Favorite Quotes anyone?

   I had a cute lady email me because she loved something I had written in Makeover.  Her favorite line out of the whole book was:  Sophie had to admit the classic bob was the perfect choice for her aunt.  It showed off her anorexic cheek bones to perfection. No one would ever know her aunt was pushing forty-five.  She didn't look a day over fifty. I had to laugh about that one. Probably the snarkiest line I've ever written. But I still giggle about it too.    
   So my question is, do any of you guys have a favorite line from one of my books?  I'd love to know.  I have favorite scenes out of each of my books, but I'm curious about what your favorites are.  One of my all-time favorite scenes is Maggie's from Taking Chances when she takes on all of Luke's sisters because she thinks they're all out to steal her man.  You just can't get more embarrassing than that. But what about love scenes?  Any favorite love scenes? Or characters?  I would love to know which character you liked the best.  You don't know Iris yet, so she's not in the running, but between say, Sophie, Maggie and Allison, who did you like the best?  I'm absolutely curious. 
     Let me know what you guys think!

Friday, July 6, 2012

Excerpt Weekend is Dead

     I swear I've given you all I can from Do Over. The thought of being shot by my publisher actually keeps me up at night. (Not really) Because if I gave you even one more peek, they'd kill me, either physically or legally. I'd be dead either way.  Sooooo, I'm not sure what to give you an excerpt from.  Have you all read The Broken Road?? Taking Chances?? Makeover anyone??  If you've read all of these and you're impatiently waiting for Do Over which is coming out just in time for Valentine's Day, you can check out my older books like: Soul Searching, A Trusting Heart or my YA book, Forever Friends.  You can find them at anytime.  Sorry for killing Excerpt weekend. It was a good idea for a few weeks. But alas, self-preservation comes first.  Enjoy your weekend and grab a good book.

Thursday, July 5, 2012

On Writing - Stephen King

I haven't been shy about my admiration for Stephen King.  Do I enjoy all his books? No. Do I enjoy reading horror? No.  So why my admiration?  Simple: He's an amazing writer.  Yes, he's chosen to write about things that will keep you up at night, although lately he's been going in a different direction, but this man knows how to draw a reader in and give them what they want.  A good story.  Check out this short video where he talks about writing.  Listen, watch and learn.

Monday, July 2, 2012

50 Shades of Crap

I know, I know.

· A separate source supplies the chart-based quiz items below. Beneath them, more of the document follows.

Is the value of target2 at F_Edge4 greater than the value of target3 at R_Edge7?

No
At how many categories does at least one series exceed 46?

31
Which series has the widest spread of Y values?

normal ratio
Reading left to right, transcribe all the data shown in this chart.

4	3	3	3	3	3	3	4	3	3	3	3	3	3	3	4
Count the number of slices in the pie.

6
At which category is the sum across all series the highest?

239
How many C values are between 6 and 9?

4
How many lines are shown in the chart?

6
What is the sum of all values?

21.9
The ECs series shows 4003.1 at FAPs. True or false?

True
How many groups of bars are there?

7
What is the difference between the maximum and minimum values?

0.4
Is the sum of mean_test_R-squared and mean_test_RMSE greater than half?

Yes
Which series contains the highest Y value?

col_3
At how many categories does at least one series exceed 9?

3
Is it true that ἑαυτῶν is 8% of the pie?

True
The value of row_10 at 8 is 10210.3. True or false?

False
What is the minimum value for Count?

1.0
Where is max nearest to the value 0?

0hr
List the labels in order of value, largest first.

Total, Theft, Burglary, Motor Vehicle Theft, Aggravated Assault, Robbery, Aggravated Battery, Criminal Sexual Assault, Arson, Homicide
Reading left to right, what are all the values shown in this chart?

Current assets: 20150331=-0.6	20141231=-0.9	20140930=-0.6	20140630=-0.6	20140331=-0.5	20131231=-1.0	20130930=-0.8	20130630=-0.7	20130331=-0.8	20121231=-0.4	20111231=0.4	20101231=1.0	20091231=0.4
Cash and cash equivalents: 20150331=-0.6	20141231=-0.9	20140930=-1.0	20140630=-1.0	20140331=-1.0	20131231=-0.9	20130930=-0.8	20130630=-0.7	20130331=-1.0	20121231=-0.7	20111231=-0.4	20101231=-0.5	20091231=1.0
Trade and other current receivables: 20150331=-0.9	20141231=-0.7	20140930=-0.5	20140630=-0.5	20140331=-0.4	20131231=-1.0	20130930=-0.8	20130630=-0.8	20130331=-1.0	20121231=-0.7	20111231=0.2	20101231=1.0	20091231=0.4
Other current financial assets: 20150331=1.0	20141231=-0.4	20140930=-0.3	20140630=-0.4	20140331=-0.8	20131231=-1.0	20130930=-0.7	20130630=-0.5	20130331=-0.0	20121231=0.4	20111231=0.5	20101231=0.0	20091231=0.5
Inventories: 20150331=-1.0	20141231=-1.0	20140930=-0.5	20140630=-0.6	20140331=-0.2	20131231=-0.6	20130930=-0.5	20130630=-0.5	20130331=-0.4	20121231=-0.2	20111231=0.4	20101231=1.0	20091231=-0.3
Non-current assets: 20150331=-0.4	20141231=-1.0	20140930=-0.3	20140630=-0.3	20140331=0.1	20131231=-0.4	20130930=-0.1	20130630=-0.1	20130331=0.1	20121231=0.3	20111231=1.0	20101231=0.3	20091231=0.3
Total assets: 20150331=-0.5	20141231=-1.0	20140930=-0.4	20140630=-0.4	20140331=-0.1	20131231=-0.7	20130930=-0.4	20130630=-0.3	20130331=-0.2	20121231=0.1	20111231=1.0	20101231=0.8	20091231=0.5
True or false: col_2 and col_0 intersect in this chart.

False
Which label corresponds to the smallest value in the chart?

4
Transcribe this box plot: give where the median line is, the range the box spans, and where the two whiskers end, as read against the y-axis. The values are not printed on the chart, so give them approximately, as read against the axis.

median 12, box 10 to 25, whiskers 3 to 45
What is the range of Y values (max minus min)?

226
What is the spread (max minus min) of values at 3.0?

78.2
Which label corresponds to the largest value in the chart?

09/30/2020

I've mentioned this before.  But I am so ticked by this book.  No I have not read it.  But I've read the articles about it, I've seen the news segments about it.  This book has been hyped more than Harry Potter. Aagh! My 17 year old son even saw a comedy sketch on the book on SNL and every time I leave to go the library or the store, he'll laugh and say, 'Hey mom, don't forget to pick me up a copy of 50 Shades.'  (Please don't watch the SNL skit. It's probably just as bad as the book). This is getting crazy when even my teenage son knows about women's erotica.  I used to have daily deals by Amazon on my blog, but it was, you guessed it, nothing but 50 Shades.  It's gone.  But here's the worst.  Right in Lehi at my local Costco they have the whole series right there in the book section!  Sitting right next to LDS authors and everybody else.  So movies have ratings.  Video games and even music have warnings and ratings.  Maybe if anyone can grab a book and put it in their cart with their eggs and milk, there should at least be a sign that says, This book is Rated X.  Am I being a total prude or do you agree with me?